■ **Written instruction**: Reproduce every line of the items below word for word, omitting the pictures.

■ **Data to use**:

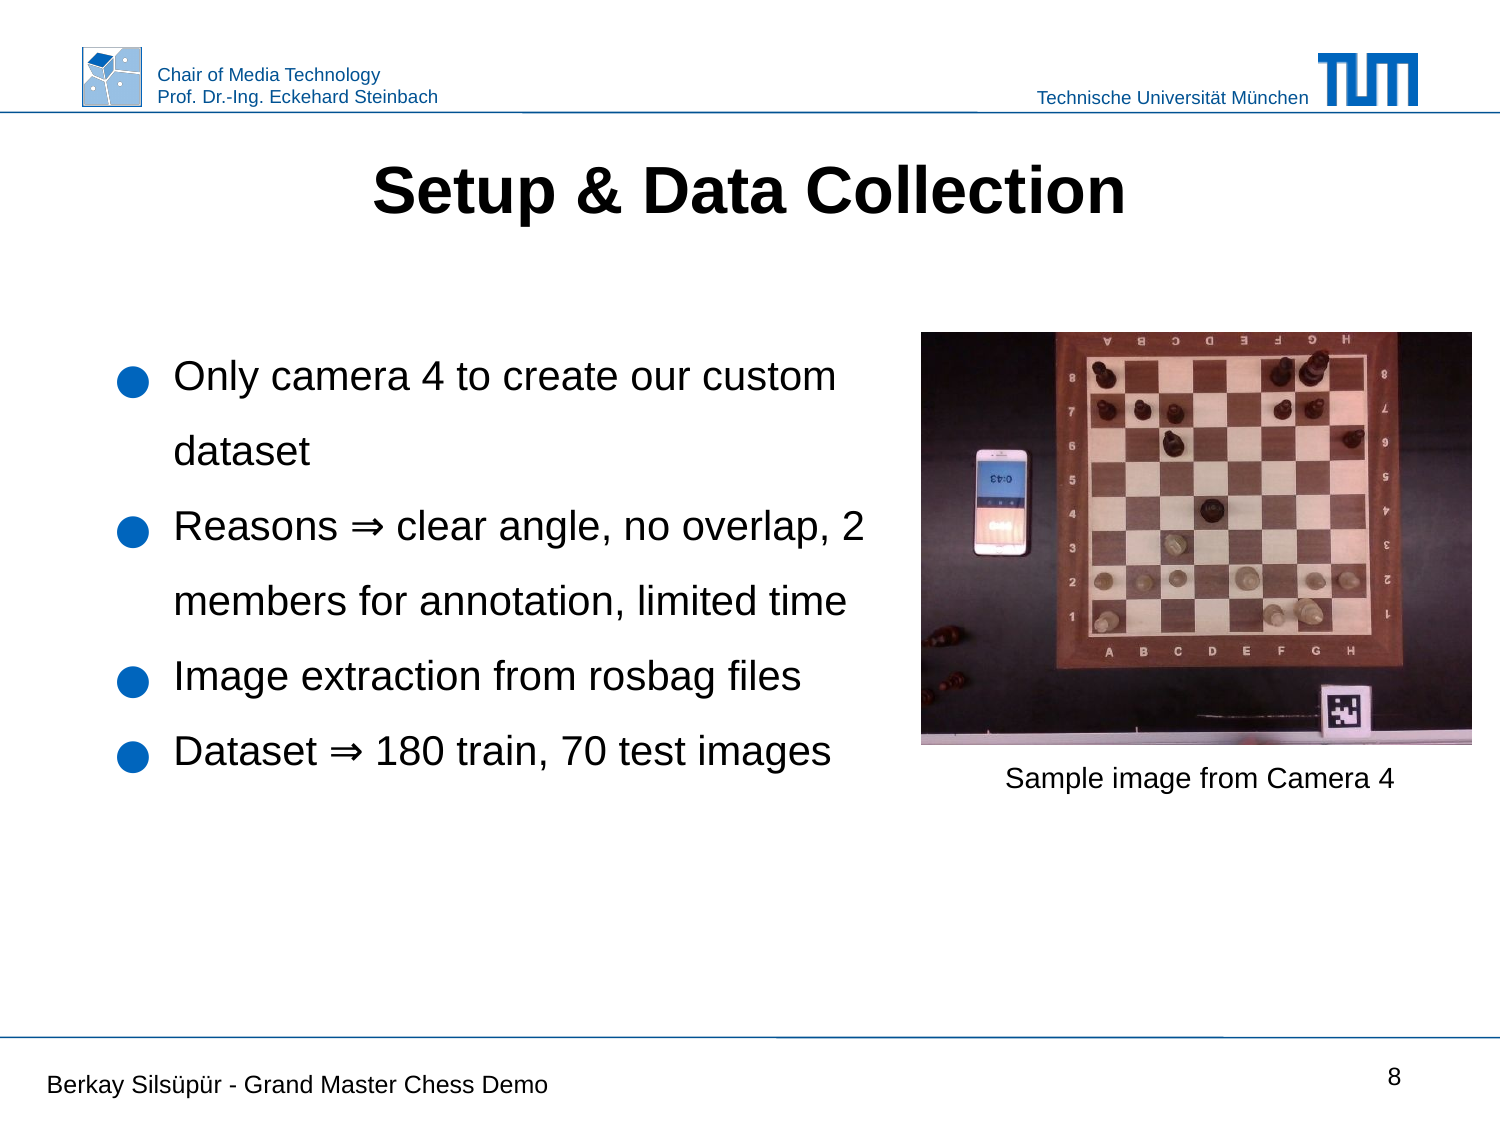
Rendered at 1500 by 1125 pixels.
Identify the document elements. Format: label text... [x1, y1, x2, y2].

slide_number <number> [1220, 1050, 1417, 1100]
text_box Berkay Silsüpür - Grand Master Chess Demo [31, 1053, 845, 1114]
picture [921, 332, 1472, 745]
picture [1318, 53, 1418, 106]
title Setup & Data Collection [83, 139, 1417, 239]
text_box Sample image from Camera 4 [990, 744, 1500, 810]
picture [82, 47, 142, 107]
list Only camera 4 to create our custom dataset Reasons ⇒ clear angle, no overlap, 2 members for annotation, limited time Image extraction from rosbag files Dataset ⇒ 180 train, 70 test images [83, 316, 882, 939]
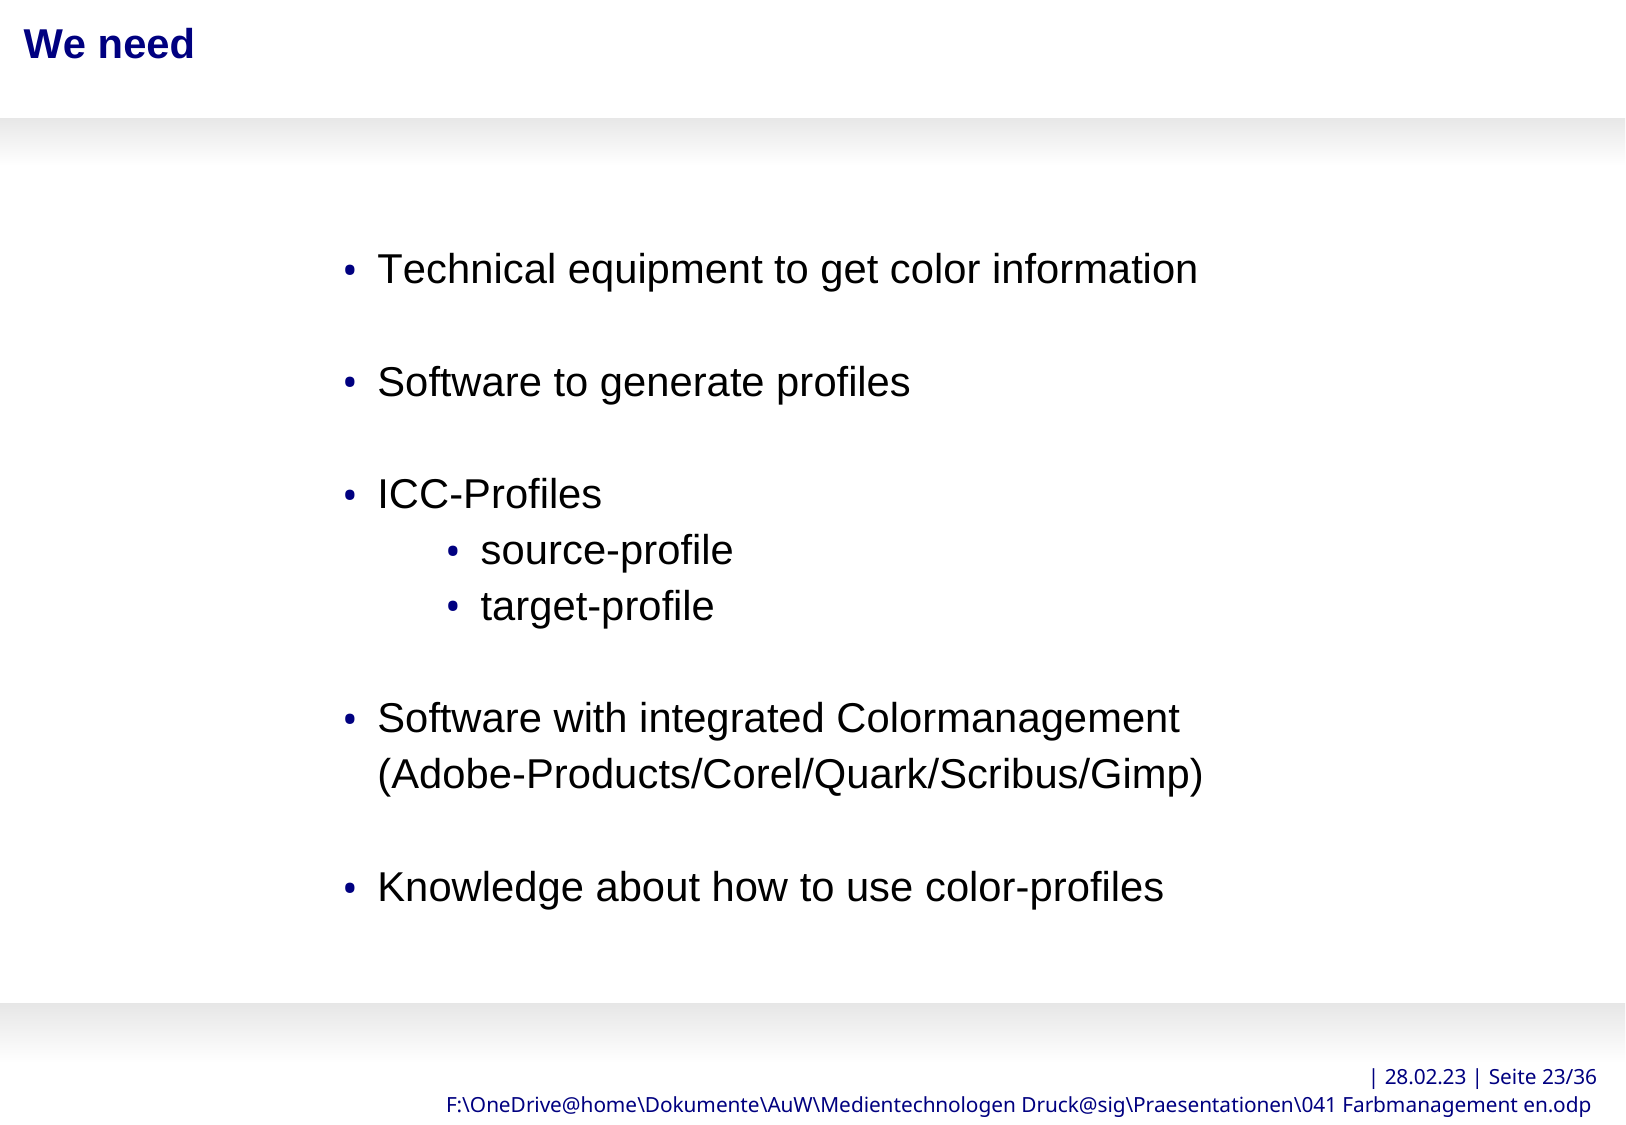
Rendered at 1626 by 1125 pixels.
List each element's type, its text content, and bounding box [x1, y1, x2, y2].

list Technical equipment to get color information Software to generate profiles ICC-Profiles source-profile target-profile Software with integrated Colormanagement (Adobe-Products/Corel/Quark/Scribus/Gimp) Knowledge about how to use color-profiles [295, 236, 1588, 906]
title We need [23, 11, 1600, 130]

■ **Result below**:
Rendered at 1500 by 1125 pixels.
Identify the document elements. Format: label text... [x1, y1, x2, y2].

slide_number <number> [1220, 1050, 1417, 1100]
text_box Berkay Silsüpür - Grand Master Chess Demo [31, 1053, 845, 1114]
picture [921, 332, 1472, 745]
picture [1318, 53, 1418, 106]
title Setup & Data Collection [83, 139, 1417, 239]
text_box Sample image from Camera 4 [990, 744, 1500, 810]
picture [82, 47, 142, 107]
list Only camera 4 to create our custom dataset Reasons ⇒ clear angle, no overlap, 2 members for annotation, limited time Image extraction from rosbag files Dataset ⇒ 180 train, 70 test images [83, 316, 882, 939]
Rendered at 1626 by 1125 pixels.
List each element's type, its text content, and bounding box [x1, y1, x2, y2].

list Technical equipment to get color information Software to generate profiles ICC-Profiles source-profile target-profile Software with integrated Colormanagement (Adobe-Products/Corel/Quark/Scribus/Gimp) Knowledge about how to use color-profiles [295, 236, 1588, 906]
title We need [23, 11, 1600, 130]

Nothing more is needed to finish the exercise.